Et la façon dont le maire Tremblay a réagi en voyant créé un comité de survie ne rassurera personne.

Dossier poussiéreux

Le dossier traîne depuis plusieurs années, en fait. Le Théâtre du Saguenay peut être viable s’il est bien géré. Il l’a d’ailleurs été longtemps. Son chiffre d’affaires était de plus de 1,5 million en 2005, lorsque Louise Beaulieu a quitté ses fonctions de directrice du diffuseur, remplacée par Robert Hakim.

Dans un courriel, Jocelyn Robert s’interroge sur ce qui a pu se produire au cours des dernières années, émettant au passage une hypothèse: «Jusqu'en 2005, le Théâtre du Saguenay était une bonne entreprise, rentable, dont les opérations permettaient la diffusion d'un calendrier des arts de la scène important depuis plus de 30 ans, et ce, en respect d'une mission défendue par des professionnels… Cependant, avec la décision de la Ville de s'opposer à la vision de développement du TDS en 2005 et de ne pas respecter les souhaits et intérêts du milieu professionnel, la Ville a contribué directement à mettre en place une gouvernance inapte à défendre les vrais intérêts de la diffusion pour détourner les objectifs au profit du privé.»

Christiane Laforge, journaliste retraitée du Quotidien qui suit le dossier avec attention, analyse la situation sur son blogue (Orage sur océan). Elle pense aussi que ce sont des décisions politiques qui ont miné les capacités de la coopérative culturelle de Chicoutimi: «[Elle est un] fleuron malmené par des décisions politiques depuis que ses membres ont été spoliés de leur libre arbitre sur leur propre salle de spectacle et, maintenant, de leur désir de survivre.»

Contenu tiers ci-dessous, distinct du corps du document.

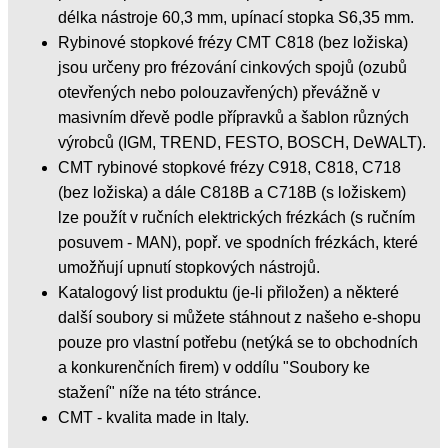
délka nástroje 60,3 mm, upínací stopka S6,35 mm.
Rybinové stopkové frézy CMT C818 (bez ložiska)
jsou určeny pro frézování cinkových spojů (ozubů
otevřených nebo polouzavřených) převážně v
masivním dřevě podle přípravků a šablon různých
výrobců (IGM, TREND, FESTO, BOSCH, DeWALT).
CMT rybinové stopkové frézy C918, C818, C718
(bez ložiska) a dále C818B a C718B (s ložiskem)
lze použít v ručních elektrických frézkách (s ručním
posuvem - MAN), popř. ve spodních frézkách, které
umožňují upnutí stopkových nástrojů.
Katalogový list produktu (je-li přiložen) a některé
další soubory si můžete stáhnout z našeho e-shopu
pouze pro vlastní potřebu (netýká se to obchodních
a konkurenčních firem) v oddílu "Soubory ke
stažení" níže na této stránce.
CMT - kvalita made in Italy.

Pierre Demers, qu’on connaît comme un farouche opposant au maire, était présent à la réunion de samedi. Pour lui, la mise en faillite du TDS est nulle et non avenue: «Les membres d’un conseil d’administration ne peuvent pas dissoudre une coopérative. Il faut que ça vienne de la base, de ses membres. Mais les membres de la coopérative n’ont pas pu se prononcer.» On peut d’ailleurs lire dans le résumé de la rencontre, dont le texte est disponible sur Internet (trouvez le lien dans Pop culture Saguenay, sur www.voir.ca), que Pierre Mazurette, président du dernier C.A. du Théâtre du Saguenay, aurait «refusé de tenir une assemblée spéciale des membres, même si celle-ci avait été demandée par des membres de la corporation. Il a aussi refusé de travailler sur un éventuel plan de relance des opérations du TDS, ce qui aurait été, selon nous, la première chose à faire avant de convenir de la faillite».

Comme on ne débranche pas un mourant sans en parler à la famille, on ne peut dissoudre une coopérative sans convoquer ses membres.

La sourde oreille

Celui qui dirige une capitale culturelle arrivera-t-il encore à taire la rumeur? Combien de temps pourra-t-il faire la sourde oreille devant la volonté du milieu de prendre en main ses outils de diffusion?

Plutôt que de transformer le comité de survie du TDS en organisation terroriste, n’aurait-il pas été plus sage de rassurer les principaux intéressés quant au respect de la mission du Théâtre du Saguenay, voire à l’ouverture et à la transparence de la gestion d’une éventuelle corporation municipale de diffusion?

C’est sûr que ça paraît toujours mieux auprès de l’électorat de leur tenir tête, à ces artistes.